* [Exercise]: Lay out the lines of the items as a numbered list, starting with the line that contains "Sfoglia i cata" and going on through the last line of the items. Leave out blank lines and the pictures.

[Page images and extracted text]

• • • • • • •

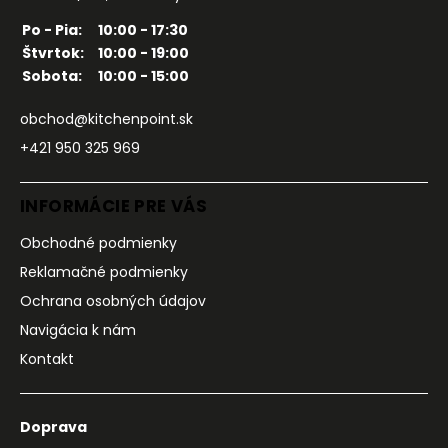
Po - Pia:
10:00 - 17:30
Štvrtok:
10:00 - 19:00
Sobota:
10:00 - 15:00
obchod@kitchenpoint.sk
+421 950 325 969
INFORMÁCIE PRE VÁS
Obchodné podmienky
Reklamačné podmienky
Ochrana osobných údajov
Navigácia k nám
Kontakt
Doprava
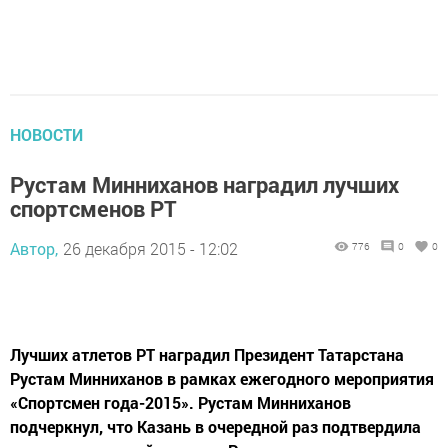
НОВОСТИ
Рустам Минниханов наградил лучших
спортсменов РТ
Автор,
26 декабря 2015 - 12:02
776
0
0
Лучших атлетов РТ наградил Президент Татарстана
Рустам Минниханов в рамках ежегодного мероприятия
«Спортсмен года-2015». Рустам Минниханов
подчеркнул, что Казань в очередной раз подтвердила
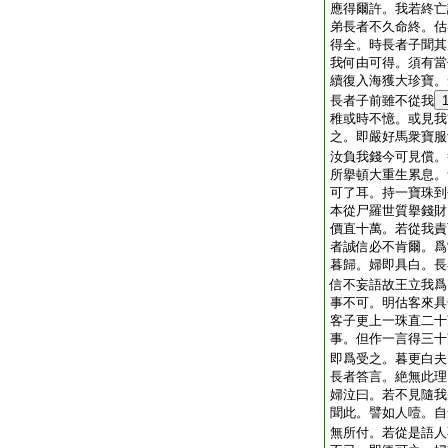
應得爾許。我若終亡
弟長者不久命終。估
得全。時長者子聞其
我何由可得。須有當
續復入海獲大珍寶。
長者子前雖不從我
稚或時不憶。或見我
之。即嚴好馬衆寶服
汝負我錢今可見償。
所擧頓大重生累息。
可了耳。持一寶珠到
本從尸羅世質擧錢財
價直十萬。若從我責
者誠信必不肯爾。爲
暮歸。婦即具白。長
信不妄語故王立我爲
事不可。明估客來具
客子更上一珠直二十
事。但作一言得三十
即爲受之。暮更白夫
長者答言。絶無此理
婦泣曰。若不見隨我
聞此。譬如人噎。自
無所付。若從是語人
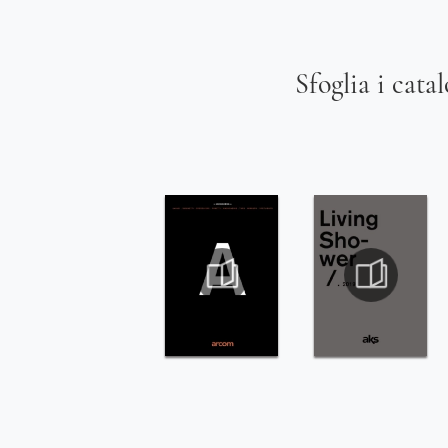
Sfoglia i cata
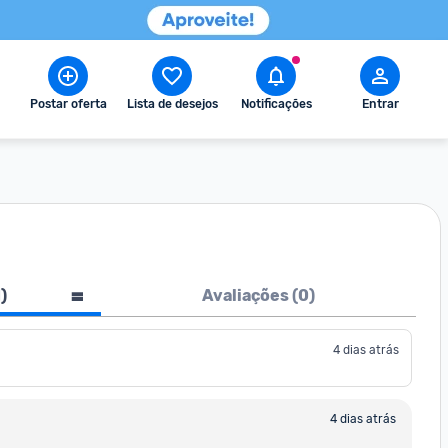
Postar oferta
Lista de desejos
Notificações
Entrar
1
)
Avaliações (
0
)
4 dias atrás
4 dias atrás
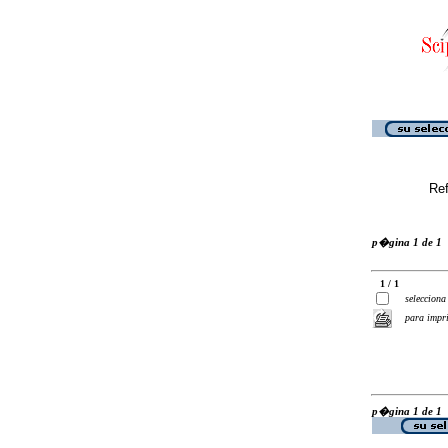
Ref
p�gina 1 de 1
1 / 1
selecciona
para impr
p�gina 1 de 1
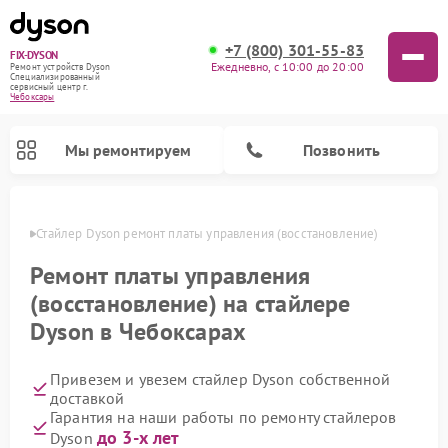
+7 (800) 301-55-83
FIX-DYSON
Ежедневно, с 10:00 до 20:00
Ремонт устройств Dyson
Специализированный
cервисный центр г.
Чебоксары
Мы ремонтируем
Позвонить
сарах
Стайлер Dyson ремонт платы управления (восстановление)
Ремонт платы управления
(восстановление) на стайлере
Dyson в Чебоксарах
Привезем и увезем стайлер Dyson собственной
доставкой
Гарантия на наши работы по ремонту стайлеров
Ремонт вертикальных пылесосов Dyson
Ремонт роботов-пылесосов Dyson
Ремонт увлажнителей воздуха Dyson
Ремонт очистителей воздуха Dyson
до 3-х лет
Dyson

• • • • • • •

* [Worked solution]:
1. Sfoglia i cata
2. Postar oferta
3. Lista de desejos
4. Notificações
5. Entrar
6. 1
7. )
8. Avaliações (
9. 0
10. )
11. 4 dias atrás
12. 4 dias atrás
13. Ref
14. p�gina 1 de 1
15. 1 / 1
16. selecciona
17. para impr
18. p�gina 1 de 1
19. +7 (800) 301-55-83
20. FIX-DYSON
21. Ежедневно, с 10:00 до 20:00
22. Ремонт устройств Dyson
23. Специализированный
24. cервисный центр г.
25. Чебоксары
26. Мы ремонтируем
27. Позвонить
28. сарах
29. Стайлер Dyson ремонт платы управления (восстановление)
30. Ремонт платы управления
31. (восстановление) на стайлере
32. Dyson в Чебоксарах
33. Привезем и увезем стайлер Dyson собственной
34. доставкой
35. Гарантия на наши работы по ремонту стайлеров
36. Ремонт вертикальных пылесосов Dyson
37. Ремонт роботов-пылесосов Dyson
38. Ремонт увлажнителей воздуха Dyson
39. Ремонт очистителей воздуха Dyson
40. до 3-х лет
41. Dyson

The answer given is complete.